__Work instruction__. Could you write out, word for word, each line from the one containing "right shoulder: (68, 99)" to the last line of the data below, both included and nothing more?

Saved data entries:
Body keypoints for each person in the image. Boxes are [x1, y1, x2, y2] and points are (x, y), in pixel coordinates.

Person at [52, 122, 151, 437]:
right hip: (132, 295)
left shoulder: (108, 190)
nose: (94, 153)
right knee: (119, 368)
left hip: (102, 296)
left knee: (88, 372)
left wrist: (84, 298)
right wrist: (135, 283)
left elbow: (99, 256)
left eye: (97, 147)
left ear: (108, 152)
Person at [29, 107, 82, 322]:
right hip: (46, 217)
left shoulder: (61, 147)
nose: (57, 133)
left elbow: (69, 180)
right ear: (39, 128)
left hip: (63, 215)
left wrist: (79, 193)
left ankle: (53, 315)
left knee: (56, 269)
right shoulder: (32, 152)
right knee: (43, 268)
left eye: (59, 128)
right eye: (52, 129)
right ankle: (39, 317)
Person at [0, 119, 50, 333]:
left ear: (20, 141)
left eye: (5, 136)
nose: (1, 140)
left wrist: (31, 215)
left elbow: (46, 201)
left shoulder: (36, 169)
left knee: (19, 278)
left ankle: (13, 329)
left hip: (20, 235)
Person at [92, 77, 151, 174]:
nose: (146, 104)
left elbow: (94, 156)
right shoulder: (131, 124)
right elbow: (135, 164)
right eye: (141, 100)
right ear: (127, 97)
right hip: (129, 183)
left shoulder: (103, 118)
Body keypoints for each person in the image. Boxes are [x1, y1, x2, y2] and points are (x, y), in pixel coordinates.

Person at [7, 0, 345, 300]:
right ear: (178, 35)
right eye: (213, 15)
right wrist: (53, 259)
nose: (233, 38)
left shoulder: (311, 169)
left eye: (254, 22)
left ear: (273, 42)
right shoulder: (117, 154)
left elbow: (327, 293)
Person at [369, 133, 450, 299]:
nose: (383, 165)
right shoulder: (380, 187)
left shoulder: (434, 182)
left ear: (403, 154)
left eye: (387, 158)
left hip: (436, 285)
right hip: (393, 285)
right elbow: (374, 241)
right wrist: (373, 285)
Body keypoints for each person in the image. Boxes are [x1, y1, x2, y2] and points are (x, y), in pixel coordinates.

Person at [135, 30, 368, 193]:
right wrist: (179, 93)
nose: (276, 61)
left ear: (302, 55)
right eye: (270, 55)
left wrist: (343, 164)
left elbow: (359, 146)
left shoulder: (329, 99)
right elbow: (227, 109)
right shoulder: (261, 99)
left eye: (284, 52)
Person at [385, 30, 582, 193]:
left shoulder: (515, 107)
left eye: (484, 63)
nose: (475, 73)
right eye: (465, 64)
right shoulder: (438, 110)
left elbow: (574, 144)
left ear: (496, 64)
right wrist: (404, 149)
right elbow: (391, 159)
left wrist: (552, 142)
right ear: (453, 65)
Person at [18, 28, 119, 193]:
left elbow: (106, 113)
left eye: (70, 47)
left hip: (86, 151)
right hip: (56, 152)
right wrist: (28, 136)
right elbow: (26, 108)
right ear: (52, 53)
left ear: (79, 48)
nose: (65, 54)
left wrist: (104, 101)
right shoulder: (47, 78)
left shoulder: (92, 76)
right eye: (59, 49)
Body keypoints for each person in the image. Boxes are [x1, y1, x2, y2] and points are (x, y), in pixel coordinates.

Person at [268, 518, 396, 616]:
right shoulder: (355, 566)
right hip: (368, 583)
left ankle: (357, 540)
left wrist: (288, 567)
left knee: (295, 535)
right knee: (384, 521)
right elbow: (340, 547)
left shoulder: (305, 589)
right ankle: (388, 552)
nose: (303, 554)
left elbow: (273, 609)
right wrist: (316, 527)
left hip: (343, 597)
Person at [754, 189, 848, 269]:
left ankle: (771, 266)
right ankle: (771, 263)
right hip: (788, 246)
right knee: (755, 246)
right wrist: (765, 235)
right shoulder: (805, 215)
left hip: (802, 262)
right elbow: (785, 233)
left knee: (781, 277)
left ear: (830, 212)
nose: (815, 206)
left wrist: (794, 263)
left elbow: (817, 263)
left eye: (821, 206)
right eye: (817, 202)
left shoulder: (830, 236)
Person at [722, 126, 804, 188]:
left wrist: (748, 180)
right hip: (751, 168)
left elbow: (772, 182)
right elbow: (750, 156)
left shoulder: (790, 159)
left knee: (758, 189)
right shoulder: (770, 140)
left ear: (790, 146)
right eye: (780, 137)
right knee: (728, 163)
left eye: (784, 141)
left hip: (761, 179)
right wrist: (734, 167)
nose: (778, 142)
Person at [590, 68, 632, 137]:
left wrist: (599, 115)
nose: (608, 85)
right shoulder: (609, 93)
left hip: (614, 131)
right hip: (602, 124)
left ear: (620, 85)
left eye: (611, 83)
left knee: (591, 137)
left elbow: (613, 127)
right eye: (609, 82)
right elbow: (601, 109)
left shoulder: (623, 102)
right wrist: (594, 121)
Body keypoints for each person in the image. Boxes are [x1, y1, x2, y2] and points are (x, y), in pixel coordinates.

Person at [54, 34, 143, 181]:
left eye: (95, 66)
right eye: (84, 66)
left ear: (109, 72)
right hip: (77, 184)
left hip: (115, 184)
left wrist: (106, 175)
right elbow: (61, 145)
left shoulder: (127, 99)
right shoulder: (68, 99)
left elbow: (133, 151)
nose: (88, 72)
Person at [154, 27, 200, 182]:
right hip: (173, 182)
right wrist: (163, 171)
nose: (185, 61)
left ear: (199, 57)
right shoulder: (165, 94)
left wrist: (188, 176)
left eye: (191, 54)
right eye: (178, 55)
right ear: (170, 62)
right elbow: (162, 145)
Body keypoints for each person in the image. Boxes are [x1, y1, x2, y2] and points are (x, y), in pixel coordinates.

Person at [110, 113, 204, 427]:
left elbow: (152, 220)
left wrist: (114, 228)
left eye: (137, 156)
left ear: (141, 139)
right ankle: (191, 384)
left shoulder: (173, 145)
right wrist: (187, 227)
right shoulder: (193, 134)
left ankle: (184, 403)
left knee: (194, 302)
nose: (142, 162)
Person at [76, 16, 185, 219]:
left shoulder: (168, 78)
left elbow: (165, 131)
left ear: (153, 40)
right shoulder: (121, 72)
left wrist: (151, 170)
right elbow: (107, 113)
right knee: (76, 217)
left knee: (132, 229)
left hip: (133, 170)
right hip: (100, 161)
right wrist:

__Response to this task__.
right shoulder: (68, 99)
left elbow: (133, 151)
nose: (88, 72)
Person at [154, 27, 200, 182]:
right hip: (173, 182)
right wrist: (163, 171)
nose: (185, 61)
left ear: (199, 57)
right shoulder: (165, 94)
left wrist: (188, 176)
left eye: (191, 54)
right eye: (178, 55)
right ear: (170, 62)
right elbow: (162, 145)
Body keypoints for each person in the image. Boxes are [x1, y1, x2, y2] and points are (x, y), in pixel coordinates.

Person at [110, 113, 204, 427]:
left elbow: (152, 220)
left wrist: (114, 228)
left eye: (137, 156)
left ear: (141, 139)
right ankle: (191, 384)
left shoulder: (173, 145)
right wrist: (187, 227)
right shoulder: (193, 134)
left ankle: (184, 403)
left knee: (194, 302)
nose: (142, 162)
Person at [76, 16, 185, 219]:
left shoulder: (168, 78)
left elbow: (165, 131)
left ear: (153, 40)
right shoulder: (121, 72)
left wrist: (151, 170)
right elbow: (107, 113)
right knee: (76, 217)
left knee: (132, 229)
left hip: (133, 170)
right hip: (100, 161)
right wrist:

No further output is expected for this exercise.